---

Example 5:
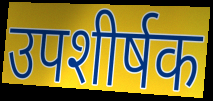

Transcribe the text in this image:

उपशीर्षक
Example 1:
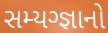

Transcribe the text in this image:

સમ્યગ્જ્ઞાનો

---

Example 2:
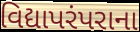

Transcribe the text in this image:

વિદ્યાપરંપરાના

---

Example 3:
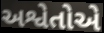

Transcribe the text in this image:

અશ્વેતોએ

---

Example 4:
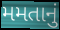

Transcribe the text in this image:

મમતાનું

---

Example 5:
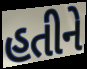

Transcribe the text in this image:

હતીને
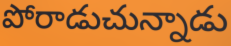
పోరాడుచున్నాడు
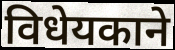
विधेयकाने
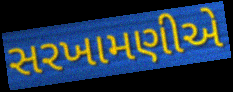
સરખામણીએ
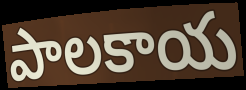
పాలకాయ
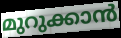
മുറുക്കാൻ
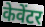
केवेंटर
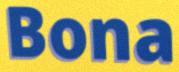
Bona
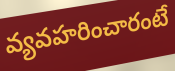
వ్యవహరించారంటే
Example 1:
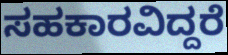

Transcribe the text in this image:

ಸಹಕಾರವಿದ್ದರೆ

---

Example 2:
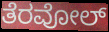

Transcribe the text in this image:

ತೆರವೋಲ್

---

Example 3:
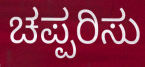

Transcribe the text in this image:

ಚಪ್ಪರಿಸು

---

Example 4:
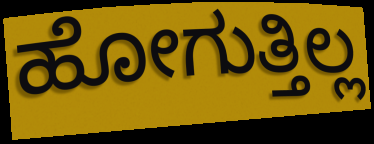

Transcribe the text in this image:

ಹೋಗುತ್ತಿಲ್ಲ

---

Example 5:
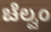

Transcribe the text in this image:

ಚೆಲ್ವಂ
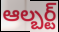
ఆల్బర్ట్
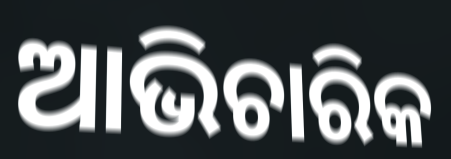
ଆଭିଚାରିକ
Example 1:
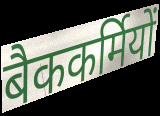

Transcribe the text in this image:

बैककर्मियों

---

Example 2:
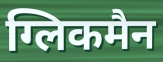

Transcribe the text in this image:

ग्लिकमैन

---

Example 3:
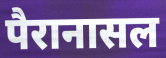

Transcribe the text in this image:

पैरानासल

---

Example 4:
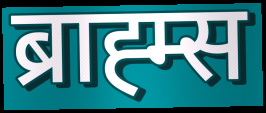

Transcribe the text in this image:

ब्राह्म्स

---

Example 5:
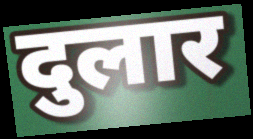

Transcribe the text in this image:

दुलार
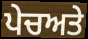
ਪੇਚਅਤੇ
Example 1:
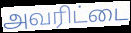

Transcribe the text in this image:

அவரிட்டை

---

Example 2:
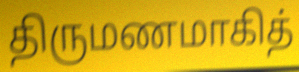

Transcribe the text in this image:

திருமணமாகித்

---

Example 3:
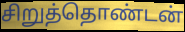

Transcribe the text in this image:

WHAT THE TASK ASKS = The answer is the listing above restated word for word, pictures removed.

ANSWER AREA =
---

Example 5:

Transcribe the text in this image:

उपशीर्षक
Example 1:

Transcribe the text in this image:

સમ્યગ્જ્ઞાનો

---

Example 2:

Transcribe the text in this image:

વિદ્યાપરંપરાના

---

Example 3:

Transcribe the text in this image:

અશ્વેતોએ

---

Example 4:

Transcribe the text in this image:

મમતાનું

---

Example 5:

Transcribe the text in this image:

હતીને
పోరాడుచున్నాడు
विधेयकाने
સરખામણીએ
పాలకాయ
മുറുക്കാൻ
केवेंटर
Bona
వ్యవహరించారంటే
Example 1:

Transcribe the text in this image:

ಸಹಕಾರವಿದ್ದರೆ

---

Example 2:

Transcribe the text in this image:

ತೆರವೋಲ್

---

Example 3:

Transcribe the text in this image:

ಚಪ್ಪರಿಸು

---

Example 4:

Transcribe the text in this image:

ಹೋಗುತ್ತಿಲ್ಲ

---

Example 5:

Transcribe the text in this image:

ಚೆಲ್ವಂ
ఆల్బర్ట్
ଆଭିଚାରିକ
Example 1:

Transcribe the text in this image:

बैककर्मियों

---

Example 2:

Transcribe the text in this image:

ग्लिकमैन

---

Example 3:

Transcribe the text in this image:

पैरानासल

---

Example 4:

Transcribe the text in this image:

ब्राह्म्स

---

Example 5:

Transcribe the text in this image:

दुलार
ਪੇਚਅਤੇ
Example 1:

Transcribe the text in this image:

அவரிட்டை

---

Example 2:

Transcribe the text in this image:

திருமணமாகித்

---

Example 3:

Transcribe the text in this image:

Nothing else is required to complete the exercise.